Why is my Superstar Stumbling?

Boston Red Sox 2012 SeasonAs the Red Sox finish the worst season in memory, I came across a Harvard Business School Working Knowledge paper from last fall about why the Red Sox blew it last season. In the article, Carmen Nobel writes about Boris Groysberg’s work on superstars. In examining more than 1,000 Wall Street analysts, what Groysberg found is that those who were superstars at any given firm underperformed when they moved to another bank. He found that they underperformed not only early in the job but for years afterwards.

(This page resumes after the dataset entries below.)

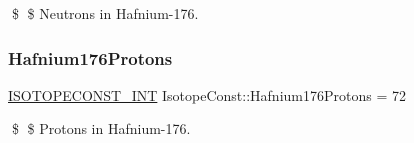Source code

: \$ \$ Neutrons in Hafnium-\/176. \mbox{\label{group___isotope_const-_hafnium-_hf176_gac1e0b62f6693c858732651f0dfcf4865}} 
\subsubsection{\texorpdfstring{Hafnium176\+Protons}{Hafnium176Protons}}
{\footnotesize\ttfamily \mbox{\hyperlink{group___isotope_const-_macros_ga5f18360b3e99483a35c32d789e62621c}{I\+S\+O\+T\+O\+P\+E\+C\+O\+N\+S\+T\+\_\+\+I\+NT}} Isotope\+Const\+::\+Hafnium176\+Protons = 72}

\$ \$ Protons in Hafnium-\/176. 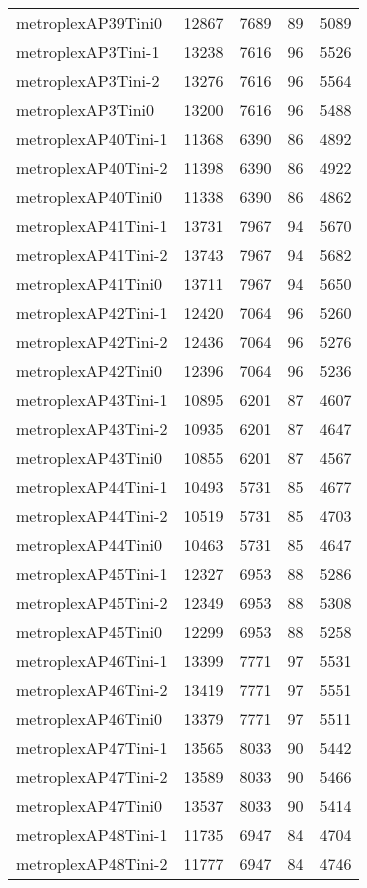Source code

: \begin{longtable}{lrrrr}
metroplexAP39Tini0 & 12867 & 7689 & 89 & 5089 \\
metroplexAP3Tini-1 & 13238 & 7616 & 96 & 5526 \\
metroplexAP3Tini-2 & 13276 & 7616 & 96 & 5564 \\
metroplexAP3Tini0 & 13200 & 7616 & 96 & 5488 \\
metroplexAP40Tini-1 & 11368 & 6390 & 86 & 4892 \\
metroplexAP40Tini-2 & 11398 & 6390 & 86 & 4922 \\
metroplexAP40Tini0 & 11338 & 6390 & 86 & 4862 \\
metroplexAP41Tini-1 & 13731 & 7967 & 94 & 5670 \\
metroplexAP41Tini-2 & 13743 & 7967 & 94 & 5682 \\
metroplexAP41Tini0 & 13711 & 7967 & 94 & 5650 \\
metroplexAP42Tini-1 & 12420 & 7064 & 96 & 5260 \\
metroplexAP42Tini-2 & 12436 & 7064 & 96 & 5276 \\
metroplexAP42Tini0 & 12396 & 7064 & 96 & 5236 \\
metroplexAP43Tini-1 & 10895 & 6201 & 87 & 4607 \\
metroplexAP43Tini-2 & 10935 & 6201 & 87 & 4647 \\
metroplexAP43Tini0 & 10855 & 6201 & 87 & 4567 \\
metroplexAP44Tini-1 & 10493 & 5731 & 85 & 4677 \\
metroplexAP44Tini-2 & 10519 & 5731 & 85 & 4703 \\
metroplexAP44Tini0 & 10463 & 5731 & 85 & 4647 \\
metroplexAP45Tini-1 & 12327 & 6953 & 88 & 5286 \\
metroplexAP45Tini-2 & 12349 & 6953 & 88 & 5308 \\
metroplexAP45Tini0 & 12299 & 6953 & 88 & 5258 \\
metroplexAP46Tini-1 & 13399 & 7771 & 97 & 5531 \\
metroplexAP46Tini-2 & 13419 & 7771 & 97 & 5551 \\
metroplexAP46Tini0 & 13379 & 7771 & 97 & 5511 \\
metroplexAP47Tini-1 & 13565 & 8033 & 90 & 5442 \\
metroplexAP47Tini-2 & 13589 & 8033 & 90 & 5466 \\
metroplexAP47Tini0 & 13537 & 8033 & 90 & 5414 \\
metroplexAP48Tini-1 & 11735 & 6947 & 84 & 4704 \\
metroplexAP48Tini-2 & 11777 & 6947 & 84 & 4746 \\

\end{longtable}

He noted the following factors as reasons why the superstars stumbled:

  • They are expected to thrive from the first day on the job with little or no training to help them adjust. I have found this to be a frequent occurrence. Managers often struggle with providing training or being directive with a team member who is very highly skilled or very experienced. They don’t want to offend the person or cause the individual to think the manager questions his capabilities. Everyone needs coaching and direction when they are in a new environment. Just because they were terrific at it in their old job doesn’t mean they know how it works here.
  • They may not fit with the existing team. Groysberg finds that the more interaction and dependence the superstar has on others the more issues there were with ‘star power portability.” A superstar salesperson’s success may be more portable than a scientist who is part of an R & D team. This argues for thinking about how the team or lack of a team impacts one’s ability to be successful. If team interaction and dependence is high, you need to make sure you know how the superstar works with others and how you’ll integrate them into the mix.
  • Leadership across the team. The management style needs to fit the team. Groysberg states that a collegial style fits if others on the team, including the superstar, act as leaders and set the tone. If the superstar is a maverick or not supporting other team members, a top down approach may be needed. Again, you need to look at the team and assess what management style is going to work.

Groysberg doesn’t argue against hiring superstars. Rather he says you need to make sure you are hiring well and developing them to work effectively in your culture.